What is Apache Hudi?
Apache Hudi (Hadoop Upserts Deletes and Incrementals) is an open-source framework that sits on top of HDFS-compatible storage (HDFS, S3, GCS). It enables:
- Insert, update, and delete support for data lakes
- Efficient data compaction and clustering
- Time travel queries using snapshots
- Integration with Spark, Hive, and Presto/Trino
Hudi supports two storage types:
- Copy on Write (CoW): Safe and optimized for read-heavy workloads
- Merge on Read (MoR): Efficient for frequent writes and updates
Why Combine Spring Boot and Apache Hudi?
Spring Boot can be used as:
- A data ingestion microservice into Hudi
- A controller layer that triggers Spark jobs
- A REST API to expose Hudi-managed datasets to downstream systems
- A metadata service layer managing ingestion pipelines
Use cases include:
- CDC ingestion from RDBMS into Hudi
- Real-time data APIs backed by a Hudi data lake
- Orchestration layer for batch compaction and clustering
Setting Up Your Spring Boot Project
Add necessary dependencies in pom.xml
:
<dependency>
<groupId>org.apache.hudi</groupId>
<artifactId>hudi-spark3.3-bundle_2.12</artifactId>
<version>0.14.0</version>
</dependency>
<dependency>
<groupId>org.apache.spark</groupId>
<artifactId>spark-core_2.12</artifactId>
<version>3.3.2</version>
</dependency>
Use the Hudi Spark bundle to programmatically write data from your Spring service via a Spark driver.
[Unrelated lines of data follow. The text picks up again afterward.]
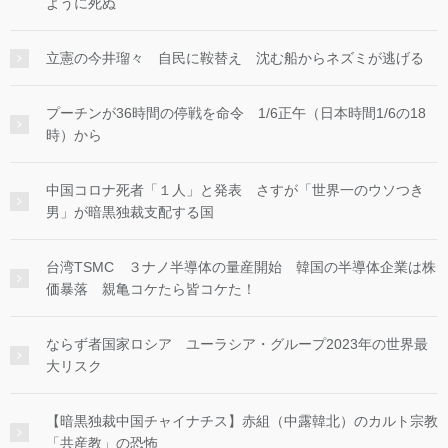
ように死ぬ
立憲の今井瑠々 自民に鞍替え 沈む船からネズミが逃げる
プーチンが36時間の停戦を命令 1/6正午（日本時間1/6の18
時）から
中国コロナ死者「１人」と発表 さすが「世界一のウソつき
男」が暗黒独裁支配する国
台湾TSMC ３ナノ半導体の量産開始 韓国の半導体企業は株
価暴落 親亀コケたら皆コケた！
ならず者国家ロシア ユーラシア・グループ2023年の世界最
大リスク
【暗黒独裁中国チャイナチス】赤組（中露韓北）のカルト宗教
「共産教」の恐怖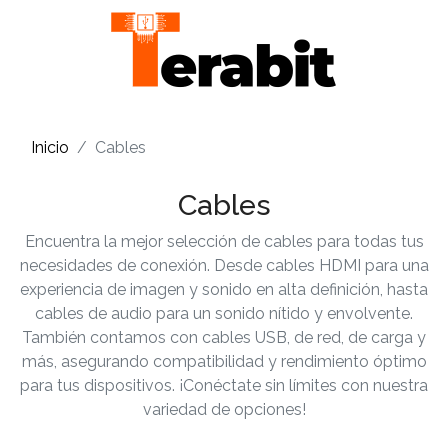
Inicio
Cables
Cables
Encuentra la mejor selección de cables para todas tus
necesidades de conexión. Desde cables HDMI para una
experiencia de imagen y sonido en alta definición, hasta
cables de audio para un sonido nítido y envolvente.
También contamos con cables USB, de red, de carga y
más, asegurando compatibilidad y rendimiento óptimo
para tus dispositivos. ¡Conéctate sin límites con nuestra
variedad de opciones!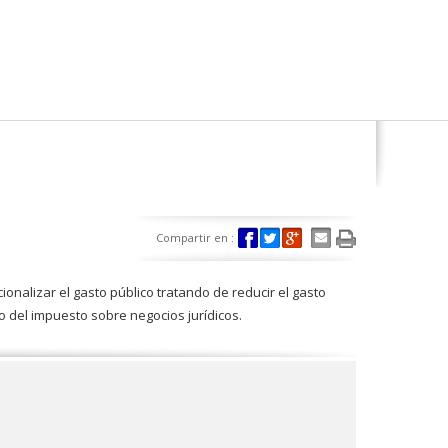
Compartir en :
onalizar el gasto público tratando de reducir el gasto
o del impuesto sobre negocios jurídicos.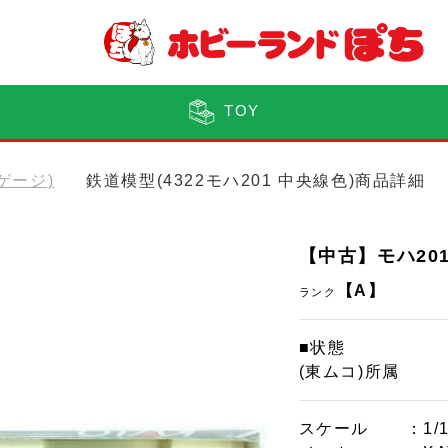
TOY
Nゲージ)
鉄道模型(4322モハ201 中央線色)商品詳細
【中古】モハ20
【A】
ランク
■状態
(東ムコ)所属
スケール
：1/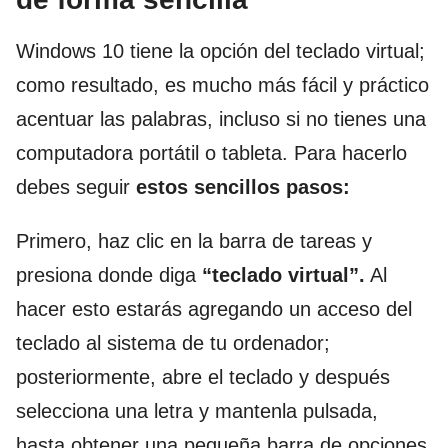
Windows 10 tiene la opción del teclado virtual;
como resultado, es mucho más fácil y práctico
acentuar las palabras, incluso si no tienes una
computadora portátil o tableta. Para hacerlo
debes seguir
estos sencillos pasos:
Primero, haz clic en la barra de tareas y
presiona donde diga
“teclado virtual”.
Al
hacer esto estarás agregando un acceso del
teclado al sistema de tu ordenador;
posteriormente, abre el teclado y después
selecciona una letra y mantenla pulsada,
hasta obtener una pequeña barra de opciones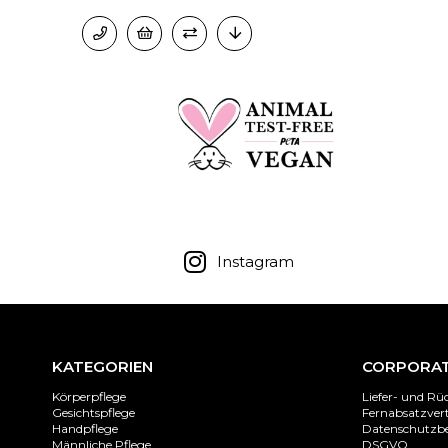
Instagram
KATEGORIEN
CORPORA
Körperpflege
Liefer- und R
Gesichtspflege
Fernabsatzver
Handpflege
Datenschutz
Männliche Pflege
DSGVO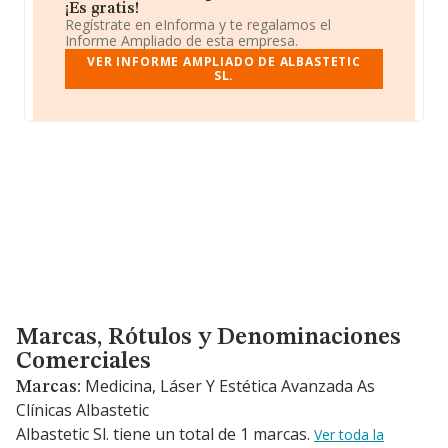
¡Es gratis!
Regístrate en eInforma y te regalamos el
Informe Ampliado de esta empresa.
VER INFORME AMPLIADO DE ALBASTETIC
SL.
Marcas, Rótulos y Denominaciones Comerciales
Marcas, Rótulos y Denominaciones
Comerciales
Medicina, Láser Y Estética Avanzada As
Marcas:
Clínicas Albastetic
Albastetic Sl. tiene un total de 1 marcas.
Ver toda la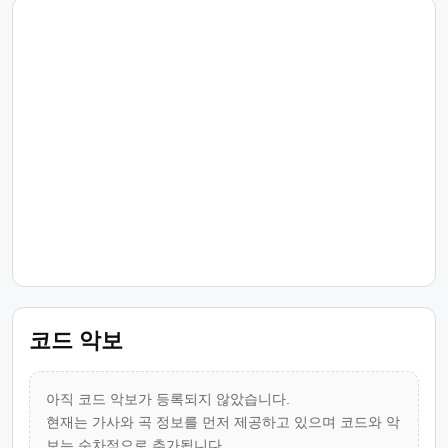
코드 악보
아직 코드 악보가 등록되지 않았습니다.
현재는 가사와 곡 정보를 먼저 제공하고 있으며 코드와 악
보는 순차적으로 추가됩니다.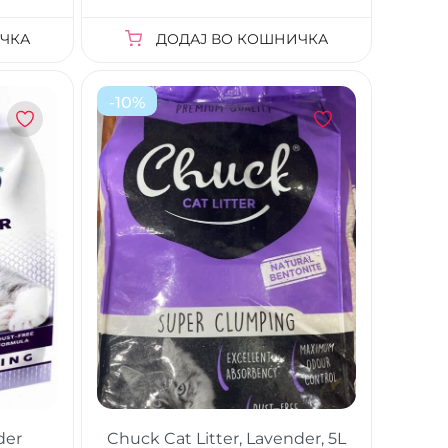
ЧКА
ДОДАЈ ВО КОШНИЧКА
-
10
%
der
Chuck Cat Litter, Lavender, 5L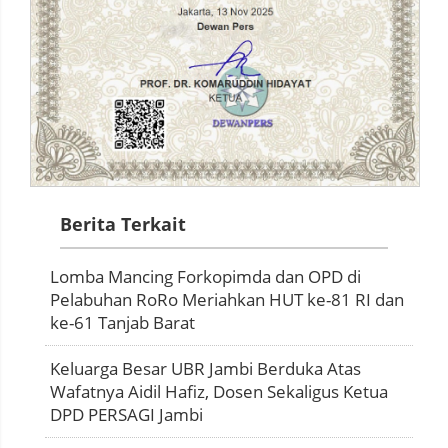
Berita Terkait
Lomba Mancing Forkopimda dan OPD di
Pelabuhan RoRo Meriahkan HUT ke-81 RI dan
ke-61 Tanjab Barat
Keluarga Besar UBR Jambi Berduka Atas
Wafatnya Aidil Hafiz, Dosen Sekaligus Ketua
DPD PERSAGI Jambi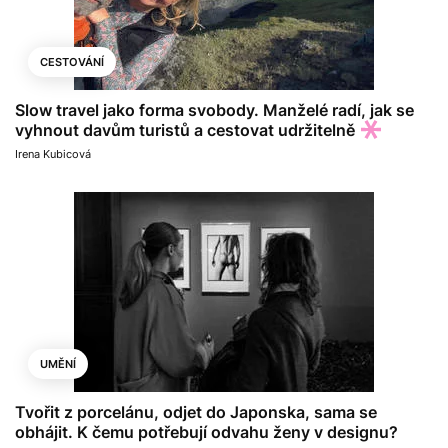
CESTOVÁNÍ
Slow travel jako forma svobody. Manželé radí, jak se
vyhnout davům turistů a cestovat udržitelně
Irena Kubicová
UMĚNÍ
Tvořit z porcelánu, odjet do Japonska, sama se
obhájit. K čemu potřebují odvahu ženy v designu?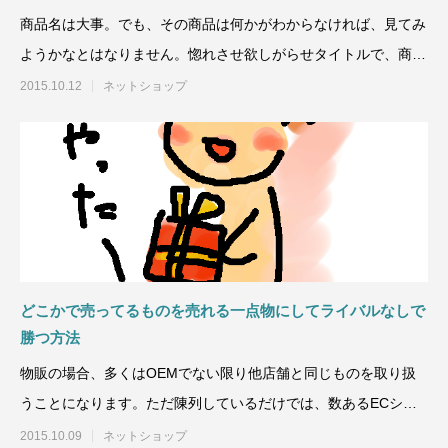
商品名は大事。でも、その商品は何かがわからなければ、見てみ
ようかなとはなりません。惚れさせ欲しがらせタイトルで、商品
ページへ必ず誘導
2015.10.12
ネットショップ
どこかで売ってるものを売れる一点物にしてライバルなしで
勝つ方法
物販の場合、多くはOEMでない限り他店舗と同じものを取り扱
うことになります。ただ陳列しているだけでは、数あるECショ
ップに埋もれてしまい
2015.10.09
ネットショップ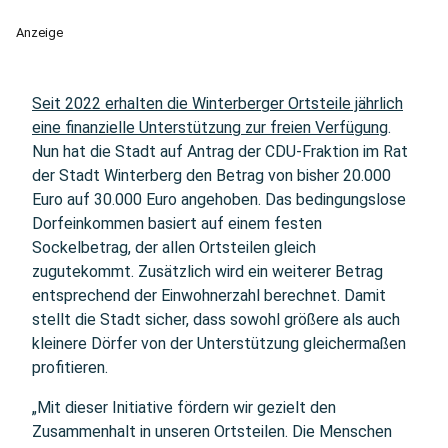
Anzeige
Seit 2022 erhalten die Winterberger Ortsteile jährlich
eine finanzielle Unterstützung zur freien Verfügung
.
Nun hat die Stadt auf Antrag der CDU-Fraktion im Rat
der Stadt Winterberg den Betrag von bisher 20.000
Euro auf 30.000 Euro angehoben. Das bedingungslose
Dorfeinkommen basiert auf einem festen
Sockelbetrag, der allen Ortsteilen gleich
zugutekommt. Zusätzlich wird ein weiterer Betrag
entsprechend der Einwohnerzahl berechnet. Damit
stellt die Stadt sicher, dass sowohl größere als auch
kleinere Dörfer von der Unterstützung gleichermaßen
profitieren.
„Mit dieser Initiative fördern wir gezielt den
Zusammenhalt in unseren Ortsteilen. Die Menschen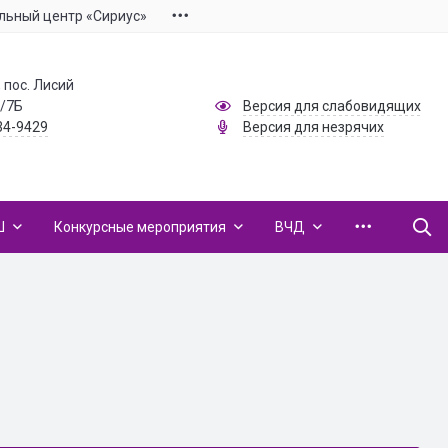
льный центр «Сириус»
 пос. Лисий
1/7Б
Версия для слабовидящих
34-9429
Версия для незрячих
Ш
Конкурсные мероприятия
ВЧД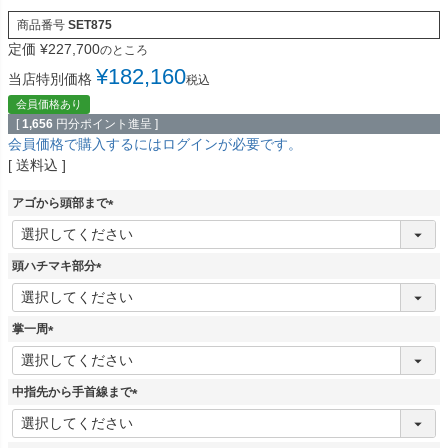
商品番号
SET875
定価
¥
227,700
のところ
¥
182,160
当店特別価格
税込
会員価格あり
[
1,656
円分ポイント進呈 ]
会員価格で購入するにはログインが必要です。
送料込
アゴから頭部まで
(
必
須
頭ハチマキ部分
)
(
必
須
掌一周
)
(
必
須
中指先から手首線まで
)
(
必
Writing to Apache Hudi with SparkSession
Inside your Spring Boot service, use Spark to write Parquet files to Hudi:
SparkConf conf = new SparkConf()
.setAppName("spring-hudi-writer")
.setMaster("local[*]");
SparkSession spark = SparkSession.builder()
.config(conf)
.getOrCreate();
Dataset<Row> inputData = spark.read().json("data/input.json");
inputData.write()
.format("hudi")
.options(Map.of(
"hoodie.table.name", "hudi_users",
"hoodie.datasource.write.recordkey.field", "id",
"hoodie.datasource.write.partitionpath.field", "country",
"hoodie.datasource.write.precombine.field", "timestamp",
"hoodie.datasource.write.operation", "upsert",
"hoodie.datasource.write.table.type", "COPY_ON_WRITE",
"hoodie.datasource.write.hive_style_partitioning", "true"
))
.mode(SaveMode.Append)
.save("hdfs://namenode:9000/user/hudi/hudi_users");
This performs upserts into a Hudi table, partitioned by country
.
Triggering Hudi Jobs from REST Endpoints
You can expose REST endpoints in Spring Boot that trigger ingestion jobs:
@RestController
@RequestMapping("/ingest")
public class IngestionController {
@Autowired
private SparkJobService sparkJobService;
@PostMapping
public ResponseEntity<?> ingestData() {
sparkJobService.runHudiJob();
return ResponseEntity.ok("Ingestion started");
}
}
Use ProcessBuilder
to launch Spark jobs, or embed Spark if running locally for POCs.
Managing Compaction and Clustering
Over time, Hudi tables accumulate file versions. Use compaction to merge delta logs for MoR tables, and clustering to optimize file sizes.
Schedule them using Spring Scheduler or Apache Airflow:
spark-submit \
--class org.apache.hudi.utilities.deltastreamer.HoodieDeltaStreamer \
--conf ... \
deltastreamer.jar \
--run-compaction
Use REST APIs to trigger compaction based on system load or time intervals.
Querying Hudi Tables
Hudi tables are queryable via:
- Apache Hive (sync supported out-of-the-box)
- Presto/Trino
- Apache Spark SQL
Example Spark SQL query:
SELECT * FROM hudi_users WHERE country = 'US'
Hudi supports snapshot queries, read-optimized, and incremental modes.
Security and Performance Tips
- Use
Merge on Read
for frequent updates,Copy on Write
for analytics - Compress data with
ZSTD
for performance - Secure HDFS/S3 paths using IAM, Kerberos, or Ranger
- Store metadata and timestamps for CDC-friendly ingestion
- Tune parallelism and memory in Spark for large datasets
Conclusion
Combining Spring Boot and Apache Hudi opens up new possibilities in building modern data pipelines. With Spring handling orchestration and APIs, and Hudi managing efficient, incremental data storage, you get the best of both real-time and batch processing.
Whether you’re processing IoT telemetry, customer transactions, or machine logs, this stack enables you to build scalable, reliable, and cloud-native big data applications.